The head of Angola’s ruling MPLA party, former president Jose Eduardo dos Santos, said on Friday that the party should wait until December or April next year before choosing a new leader to replace him.
Dos Santos delaying efforts to name his successor until 2019
The move leaves open the possibility that dos Santos will remain head of the party into 2019 despite previous assurances from the African strongman that he would leave “active political life” this year.
Dos Santos handpicked Angola’s new President João Lourenço to succeed him when he stepped down last September after 38 years in power, but held onto his position as head of the party, creating two centres of power in the oil-producing nation.
Since then he has been under increasing pressure to give up the presidency of the People’s Movement for the Liberation of Angola (MPLA) that has governed Angola continuously since independence from Portugal in 1975.
Lourenço has moved against some of dos Santos’ old allies and removed family members from key positions, including his daughter Isabel from the chair of state oil company Sonangol and José Filomeno from the sovereign wealth fund.

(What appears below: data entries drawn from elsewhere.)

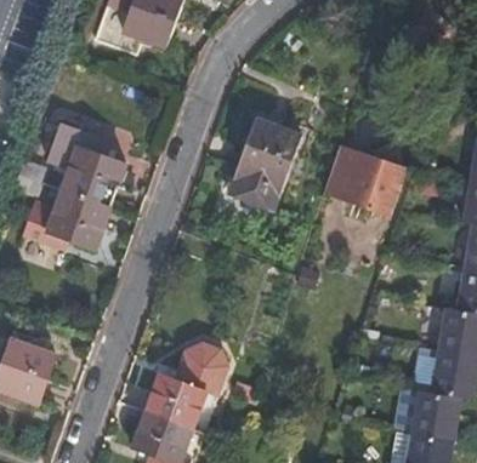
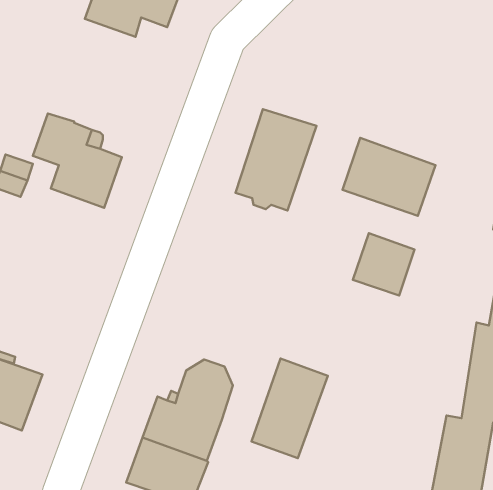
building: [25,189,113,250] -> none
building: none -> [353,233,415,295]
building: none -> [251,358,328,458]

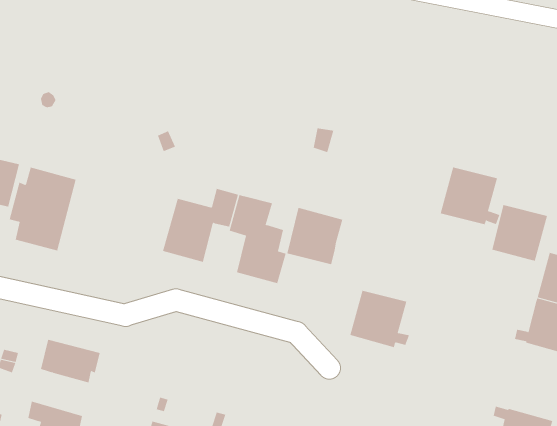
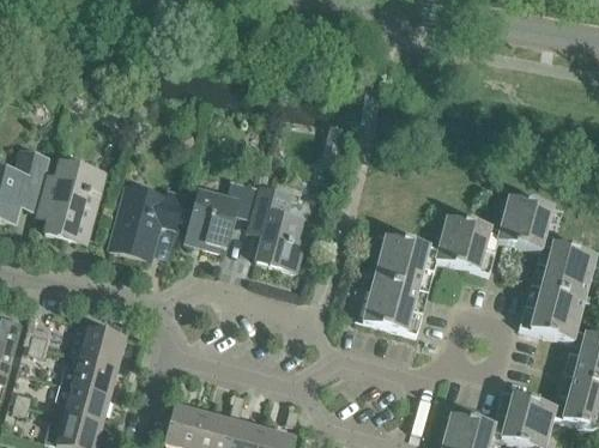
building: [440,167,500,225] -> [436,216,494,271]
building: none -> [108,186,181,260]
building: [287,207,343,265] -> [375,234,429,289]
building: none -> [60,357,115,398]

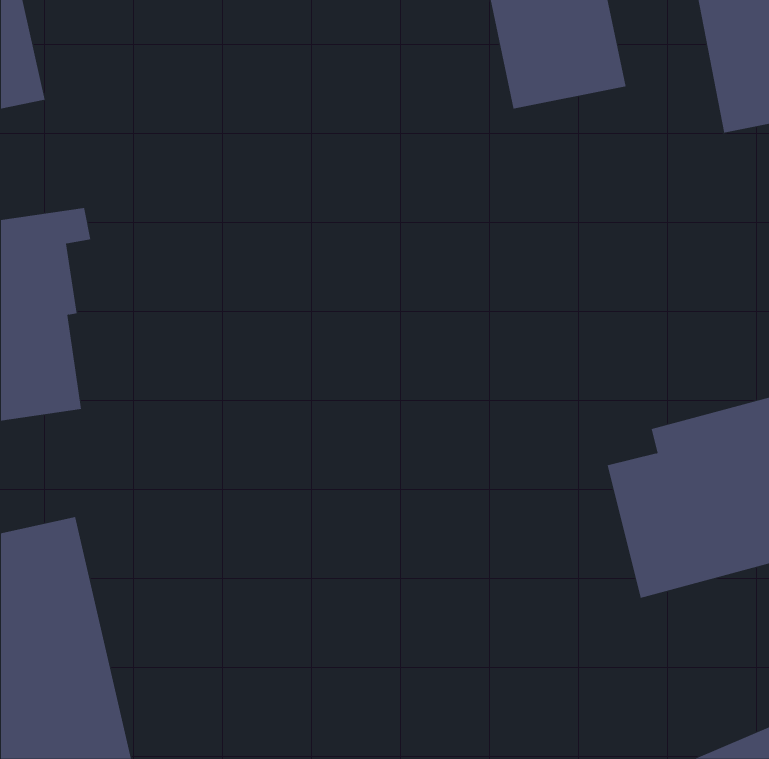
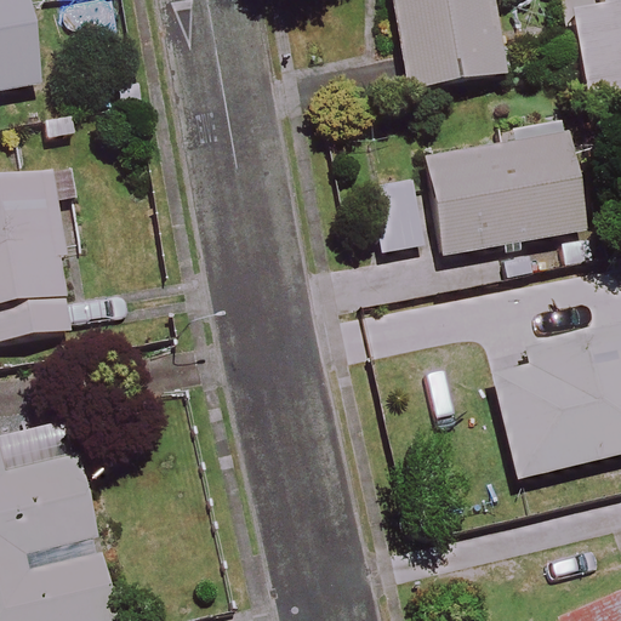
building: none -> [371,135,587,253]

Party stalwarts have also come out to say they intended to ensure dos Santos keeps his word to step down in 2018.
But, after a flurry of rumours on social media suggesting Friday’s central committee meeting could see a date for his removal forced upon him, dos Santos moved pre-emptively to set his own timeline.
“I recommend that it would be most prudent that the party’s extraordinary congress which will resolve the question of the leadership of the MPLA be in December 2018 or April 2019,” he told the central committee at the opening of the meeting.
For Alex Vines, head of the Africa Program at London’s Chatham House, the adept maneuver was typical of a politician who was able to hold on to power for 38 years.
“He has recently been under mounting pressure to step aside from the MPLA presidency but has shown that this will be partly on his own terms,” Vines said.
Dos Santos remains hugely powerful as head of the party, with influence over the way lawmakers vote in parliament and party policy proposals, but his relationship with Lourenço has reportedly deteriorated significantly.
“A transition of power after almost 38 years was never going to be simple or smooth, and the tug-of-war over the MPLA presidency is a reminder that this transition is still in its infancy,” Vines said.